Bjuv dates back to the Middle Ages. The church was built in the 1160s, and a tower and porch were added in the 1400s. Adjacent to it are the rectory, built in 1918, and the school, built in 1902.

===Coal deposits===

The region’s large coal deposits were significant for Bjuv, which came to be shaped by coal mining and developed into a traditional industrial community. Mining in Bjuv began in the 1870s. The Greve Strömfeldt shaft, which came into operation in the 1890s, was the last shaft in operation in Sweden and closed in 1979. Today, the shaft’s machine house serves as a mining museum. Next to the shaft stands a bathhouse from 1903. Coal mining required a large workforce. Migration to Bjuv was extensive, and housing began to be built. Next to the houses were coal sheds where the workers’ coal could be stored. Bjuv also got a hospital in the 1880s.

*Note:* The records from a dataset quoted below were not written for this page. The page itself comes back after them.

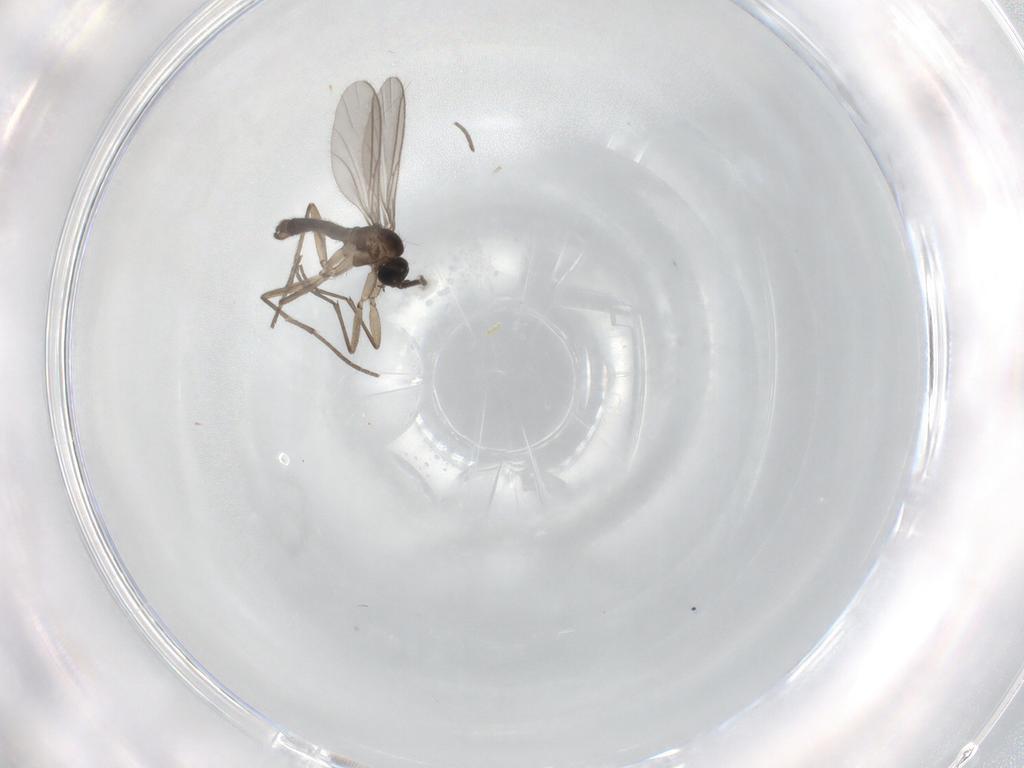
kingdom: Animalia
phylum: Arthropoda
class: Insecta
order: Diptera
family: Sciaridae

Alongside coal, refractory clay was mined, which led to the industrial production of various brick and clay products. The demand for bricks and the abundant clay deposits resulted in several brickworks being established in the area.

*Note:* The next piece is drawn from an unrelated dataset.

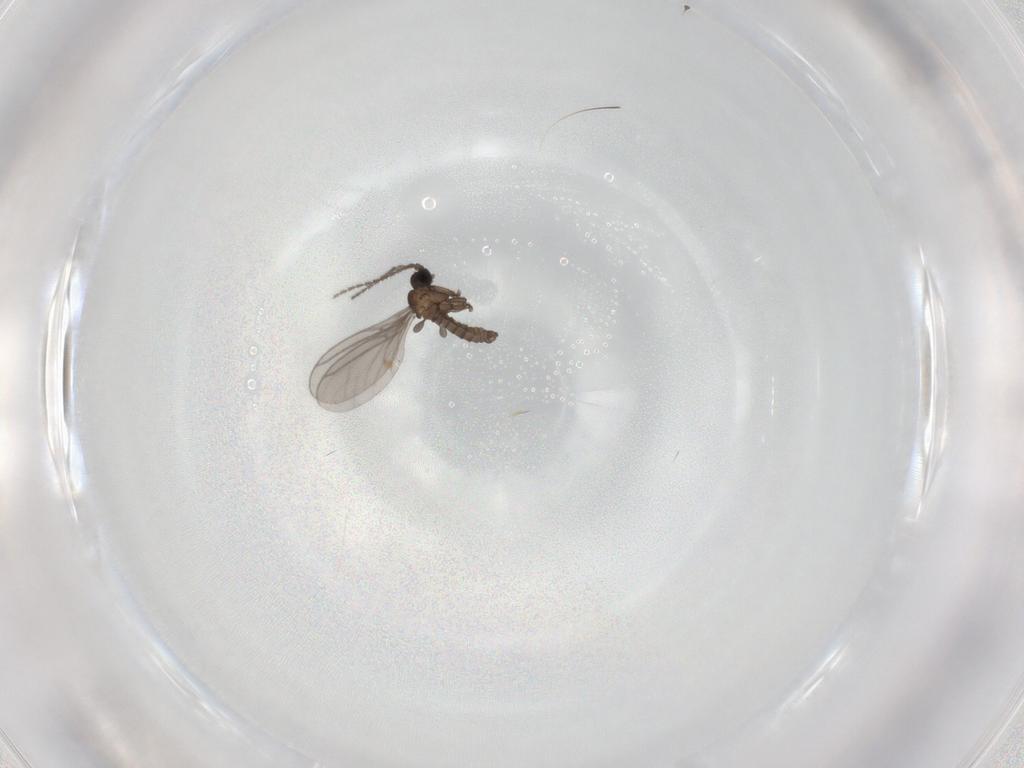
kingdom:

The town grew rapidly in the late 19th century as a mining center, and when the Helsingborg–Hässleholm Railway opened in 1875, Bjuv gained rail connections capable of transporting the fragile coal. Later, a railway was also built to Billesholm to connect with the heavily trafficked West Coast Line.

==The Canning Industry==

Starting in the 20th century, the canning industry became a major part of Bjuv’s economy. Skånska Fruktvin & Likörfabriken AB was established in Bjuv in 1903. It was the predecessor of the Findus canning factory. This company later relocated to Germany. Findus also built housing for its employees. During the 18th century, Selleberga had been a small village comprising three farms. The land in Selleberga was acquired by Findus in the 1940s, and a residential area designed by architect Artur von Schmalensee was built there. The housing development was surrounded by generously sized gardens modeled after the ideals of the English garden city and is grouped around an open space.